Material for the task below:

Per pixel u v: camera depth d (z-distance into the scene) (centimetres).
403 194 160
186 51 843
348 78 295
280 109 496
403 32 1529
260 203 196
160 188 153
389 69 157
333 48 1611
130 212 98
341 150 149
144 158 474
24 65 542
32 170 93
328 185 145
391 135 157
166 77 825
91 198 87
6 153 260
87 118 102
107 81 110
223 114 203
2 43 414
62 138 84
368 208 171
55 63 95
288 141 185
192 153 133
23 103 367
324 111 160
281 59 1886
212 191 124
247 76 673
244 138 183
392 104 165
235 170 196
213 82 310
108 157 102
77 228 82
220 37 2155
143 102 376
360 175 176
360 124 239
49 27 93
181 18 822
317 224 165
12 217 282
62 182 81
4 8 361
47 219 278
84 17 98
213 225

End of Material for the task.

▶ [Task objective]: Would you transcribe the whole listing, keeping every character the same?

▶ [Task answer]:
Per pixel u v: camera depth d (z-distance into the scene) (centimetres).
403 194 160
186 51 843
348 78 295
280 109 496
403 32 1529
260 203 196
160 188 153
389 69 157
333 48 1611
130 212 98
341 150 149
144 158 474
24 65 542
32 170 93
328 185 145
391 135 157
166 77 825
91 198 87
6 153 260
87 118 102
107 81 110
223 114 203
2 43 414
62 138 84
368 208 171
55 63 95
288 141 185
192 153 133
23 103 367
324 111 160
281 59 1886
212 191 124
247 76 673
244 138 183
392 104 165
235 170 196
213 82 310
108 157 102
77 228 82
220 37 2155
143 102 376
360 175 176
360 124 239
49 27 93
181 18 822
317 224 165
12 217 282
62 182 81
4 8 361
47 219 278
84 17 98
213 225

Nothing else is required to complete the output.